Houston Lightning
- Founded: 2009
- Folded: 2010
- League: Southern Indoor Football League
- Team history: Houston Lightning (2010)
- Based in: Houston, Texas
- Arena: Reliant Arena
- Colors: Black, Gold, White
- President: Wilbert Brown
- Head coach: Bryan Blake
- Championships: 0

= Houston Lightning =

The Houston Lightning were an indoor football team which was to begin Southern Indoor Football League play in 2010. Based in Houston, Texas, their home arena was announced as the Reliant Arena.

The Lightning were to be the second indoor/arena team to play in the city of Houston, and the fourth to play in the Greater Houston area. Previously, the city had the Houston Thunderbears (previously known as the Texas Terror) of the Arena Football League from 1996 until 2001. In addition, Greater Houston was previously home to the Texas Copperheads of the National Indoor Football League and later af2 from 2006 until 2008 (in the NIFL, the team was the Katy Copperheads), as well as the Katy Ruff Riders of the Intense Football League from 2007 until the team moved to the Indoor Football League and the city of Abilene after the 2008 season.

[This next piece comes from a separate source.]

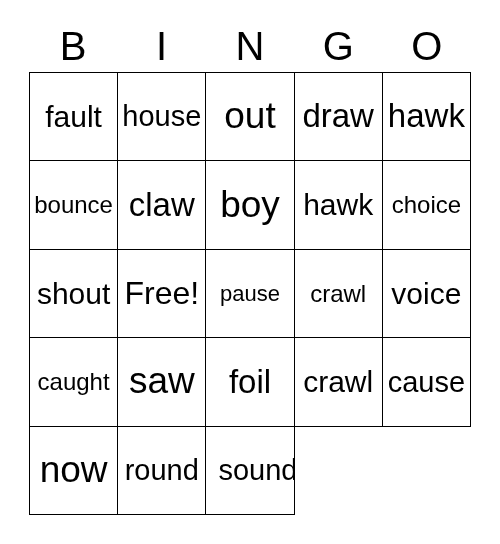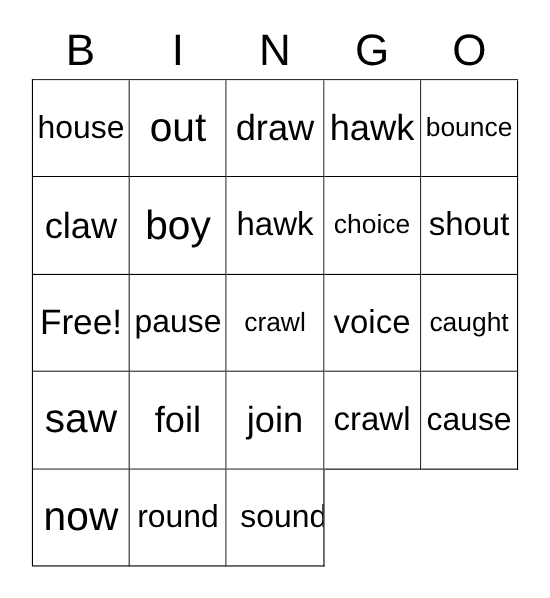"fault" div.cell { html: none -> <div> <span>fault</span> </div> }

The Lightning's logo is one of the few in American sports to contain a verse from the Bible; the verse cited is Isaiah 40:31: "They that hope in the LORD will renew their strength, they will soar as with eagles' wings; They will run and not grow weary, walk and not grow faint." (NAB)

On March 10, 2010, the Lightning announced that they were suspending operations, claiming that the arena (unnamed in the announcement) had reneged on a lease agreement, and that there wasn't time to find an alternate home.